La differenza, ma questa è una caratteristica strutturale della Juve di Allegri, è che le palle che arrivano agli attaccanti juventini, a Vlahovic in particolare, sono tendenzialmente di qualità inferiore, perché arrivano su ripartenze un po’ disordinate o, più spesso, con il giocatore marcato. Ciò non impedisce che la Juventus abbia anche un paio di occasioni in cui va vicina al 2-0.

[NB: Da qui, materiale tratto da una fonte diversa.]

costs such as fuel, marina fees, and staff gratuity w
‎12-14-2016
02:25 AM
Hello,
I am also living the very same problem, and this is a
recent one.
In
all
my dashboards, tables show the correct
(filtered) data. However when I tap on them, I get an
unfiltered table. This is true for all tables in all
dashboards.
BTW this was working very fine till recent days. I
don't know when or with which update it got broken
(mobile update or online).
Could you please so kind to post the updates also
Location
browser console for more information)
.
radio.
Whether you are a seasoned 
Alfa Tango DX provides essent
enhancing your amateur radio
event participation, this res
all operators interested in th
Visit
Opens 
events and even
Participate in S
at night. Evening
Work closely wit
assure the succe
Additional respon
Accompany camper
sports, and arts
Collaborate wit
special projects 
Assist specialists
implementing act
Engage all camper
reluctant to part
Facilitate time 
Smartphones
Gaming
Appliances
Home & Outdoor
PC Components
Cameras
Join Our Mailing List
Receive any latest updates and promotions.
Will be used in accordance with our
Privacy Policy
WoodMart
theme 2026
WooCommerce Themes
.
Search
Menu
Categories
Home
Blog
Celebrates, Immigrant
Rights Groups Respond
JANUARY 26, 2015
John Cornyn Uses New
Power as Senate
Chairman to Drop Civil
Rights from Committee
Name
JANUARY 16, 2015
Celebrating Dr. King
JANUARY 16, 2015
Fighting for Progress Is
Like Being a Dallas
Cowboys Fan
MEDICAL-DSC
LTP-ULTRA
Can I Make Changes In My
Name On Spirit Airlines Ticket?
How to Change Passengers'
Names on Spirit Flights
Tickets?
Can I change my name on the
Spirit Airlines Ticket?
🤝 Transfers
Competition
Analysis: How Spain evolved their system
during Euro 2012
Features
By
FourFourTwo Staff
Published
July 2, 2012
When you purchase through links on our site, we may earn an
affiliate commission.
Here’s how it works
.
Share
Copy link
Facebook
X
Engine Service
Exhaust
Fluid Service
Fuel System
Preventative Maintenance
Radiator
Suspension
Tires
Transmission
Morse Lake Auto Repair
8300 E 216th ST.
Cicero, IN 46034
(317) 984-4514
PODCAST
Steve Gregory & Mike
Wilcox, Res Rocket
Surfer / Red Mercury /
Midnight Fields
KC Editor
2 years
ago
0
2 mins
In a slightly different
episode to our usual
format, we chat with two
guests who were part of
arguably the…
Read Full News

Si va negli spogliatoi con un vantaggio tutto sommato meritato, si rientra in campo con Bonucci al posto di Alex Sandro. La Juve sembra più a suo agio, i ritmi sono bassi e il Villareal non sembra impensierire troppo. Però proprio per questo motivo il lavoro difensivo di Morata e Cuadrado è poco utile e costringe Vlahovic a stare troppo isolato.
La Juve non insiste, le manca la giusta cattiveria, e quando arriva l’errore da matita blu di Rabiot (già fino a quel momento appena sufficiente, molto meglio McKennie) arriva anche il solito rimpianto per non aver insistito nel cercare il raddoppio. Si chiude, guarda caso, soffrendo. Il gol fuori casa non vale niente, ritorno-thrilling a Torino.